Supplied records:
.....
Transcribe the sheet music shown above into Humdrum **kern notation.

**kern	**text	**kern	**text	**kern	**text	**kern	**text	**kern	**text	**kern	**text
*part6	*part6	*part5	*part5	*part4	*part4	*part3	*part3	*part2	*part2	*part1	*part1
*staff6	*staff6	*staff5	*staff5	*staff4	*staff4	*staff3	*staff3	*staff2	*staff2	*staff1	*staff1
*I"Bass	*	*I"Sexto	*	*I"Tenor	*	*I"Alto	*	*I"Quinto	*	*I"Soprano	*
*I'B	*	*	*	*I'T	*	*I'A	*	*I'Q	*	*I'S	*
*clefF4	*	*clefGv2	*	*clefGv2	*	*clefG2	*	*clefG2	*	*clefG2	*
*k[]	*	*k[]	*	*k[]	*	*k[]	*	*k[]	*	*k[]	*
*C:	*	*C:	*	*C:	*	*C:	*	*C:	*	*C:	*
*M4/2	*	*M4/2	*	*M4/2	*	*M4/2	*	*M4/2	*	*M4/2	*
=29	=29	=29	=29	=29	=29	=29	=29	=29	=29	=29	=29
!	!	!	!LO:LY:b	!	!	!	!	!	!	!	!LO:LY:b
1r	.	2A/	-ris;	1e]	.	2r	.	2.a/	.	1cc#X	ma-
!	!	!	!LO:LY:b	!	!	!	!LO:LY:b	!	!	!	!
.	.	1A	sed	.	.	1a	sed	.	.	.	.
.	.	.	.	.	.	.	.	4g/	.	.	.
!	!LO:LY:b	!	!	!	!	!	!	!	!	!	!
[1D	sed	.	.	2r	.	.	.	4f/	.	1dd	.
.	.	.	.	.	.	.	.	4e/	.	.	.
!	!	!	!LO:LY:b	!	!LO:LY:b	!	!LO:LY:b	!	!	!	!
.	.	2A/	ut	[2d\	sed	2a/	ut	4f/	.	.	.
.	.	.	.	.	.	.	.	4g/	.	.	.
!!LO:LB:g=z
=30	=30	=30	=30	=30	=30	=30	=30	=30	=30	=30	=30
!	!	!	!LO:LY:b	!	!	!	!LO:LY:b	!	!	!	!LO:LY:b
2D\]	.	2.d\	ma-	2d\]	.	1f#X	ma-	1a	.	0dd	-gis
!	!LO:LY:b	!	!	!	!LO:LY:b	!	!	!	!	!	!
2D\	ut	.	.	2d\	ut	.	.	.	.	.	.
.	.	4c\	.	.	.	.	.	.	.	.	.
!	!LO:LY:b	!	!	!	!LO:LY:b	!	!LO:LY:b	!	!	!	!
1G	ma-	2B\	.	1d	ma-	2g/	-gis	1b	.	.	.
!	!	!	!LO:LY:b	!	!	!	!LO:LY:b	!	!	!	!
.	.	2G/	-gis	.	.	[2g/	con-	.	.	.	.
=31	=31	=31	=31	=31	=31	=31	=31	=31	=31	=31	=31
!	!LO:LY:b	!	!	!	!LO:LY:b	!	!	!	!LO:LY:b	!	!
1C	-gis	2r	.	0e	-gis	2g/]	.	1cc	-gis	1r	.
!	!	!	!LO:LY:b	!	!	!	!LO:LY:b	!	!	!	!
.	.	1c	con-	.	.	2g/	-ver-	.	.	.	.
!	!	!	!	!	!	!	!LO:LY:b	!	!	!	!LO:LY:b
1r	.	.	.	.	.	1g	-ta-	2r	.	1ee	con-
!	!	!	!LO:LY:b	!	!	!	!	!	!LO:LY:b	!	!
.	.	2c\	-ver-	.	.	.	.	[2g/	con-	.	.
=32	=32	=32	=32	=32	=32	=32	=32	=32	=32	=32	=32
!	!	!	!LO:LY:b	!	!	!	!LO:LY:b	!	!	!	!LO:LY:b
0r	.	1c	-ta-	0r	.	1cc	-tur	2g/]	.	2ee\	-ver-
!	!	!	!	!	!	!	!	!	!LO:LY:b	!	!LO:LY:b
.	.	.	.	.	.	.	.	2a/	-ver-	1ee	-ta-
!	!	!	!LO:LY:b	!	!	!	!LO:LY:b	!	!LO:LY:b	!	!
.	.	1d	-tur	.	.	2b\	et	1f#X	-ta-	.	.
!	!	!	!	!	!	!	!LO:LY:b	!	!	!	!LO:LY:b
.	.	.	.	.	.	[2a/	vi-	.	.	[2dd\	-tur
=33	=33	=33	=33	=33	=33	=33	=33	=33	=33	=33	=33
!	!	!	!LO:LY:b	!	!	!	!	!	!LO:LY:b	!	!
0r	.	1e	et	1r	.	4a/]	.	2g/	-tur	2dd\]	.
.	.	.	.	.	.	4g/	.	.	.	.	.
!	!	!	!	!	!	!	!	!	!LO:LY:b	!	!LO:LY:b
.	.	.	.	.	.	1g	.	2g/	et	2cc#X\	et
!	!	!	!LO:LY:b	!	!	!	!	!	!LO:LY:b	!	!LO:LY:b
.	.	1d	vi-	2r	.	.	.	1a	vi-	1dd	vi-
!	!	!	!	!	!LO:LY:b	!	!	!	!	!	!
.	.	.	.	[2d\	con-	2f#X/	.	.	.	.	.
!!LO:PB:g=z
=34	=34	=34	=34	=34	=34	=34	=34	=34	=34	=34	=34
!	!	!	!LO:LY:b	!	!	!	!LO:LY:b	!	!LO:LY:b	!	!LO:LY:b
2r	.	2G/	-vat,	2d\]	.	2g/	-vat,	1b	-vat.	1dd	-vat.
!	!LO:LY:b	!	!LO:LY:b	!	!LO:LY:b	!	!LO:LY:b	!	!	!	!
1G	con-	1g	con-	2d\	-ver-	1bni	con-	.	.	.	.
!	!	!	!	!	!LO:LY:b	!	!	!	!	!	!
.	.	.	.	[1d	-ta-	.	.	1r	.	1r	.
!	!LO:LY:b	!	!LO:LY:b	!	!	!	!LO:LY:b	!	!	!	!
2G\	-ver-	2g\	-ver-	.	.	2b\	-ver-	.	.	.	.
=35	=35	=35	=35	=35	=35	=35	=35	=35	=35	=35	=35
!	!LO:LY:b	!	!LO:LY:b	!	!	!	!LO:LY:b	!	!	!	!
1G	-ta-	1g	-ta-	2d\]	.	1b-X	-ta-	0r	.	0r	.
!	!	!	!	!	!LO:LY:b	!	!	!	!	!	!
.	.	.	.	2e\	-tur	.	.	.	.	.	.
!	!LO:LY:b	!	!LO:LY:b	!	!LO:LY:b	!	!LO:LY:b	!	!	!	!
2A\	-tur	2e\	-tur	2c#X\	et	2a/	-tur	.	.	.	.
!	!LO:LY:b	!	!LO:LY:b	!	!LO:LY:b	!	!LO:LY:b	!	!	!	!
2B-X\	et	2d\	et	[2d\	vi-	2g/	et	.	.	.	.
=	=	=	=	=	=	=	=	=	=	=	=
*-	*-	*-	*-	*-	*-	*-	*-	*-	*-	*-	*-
.....
Objective:
Pick out each line of the entries above that contains the string "kern", and copy those lines in full.

Answer for the task:
Transcribe the sheet music shown above into Humdrum **kern notation.
**kern	**text	**kern	**text	**kern	**text	**kern	**text	**kern	**text	**kern	**text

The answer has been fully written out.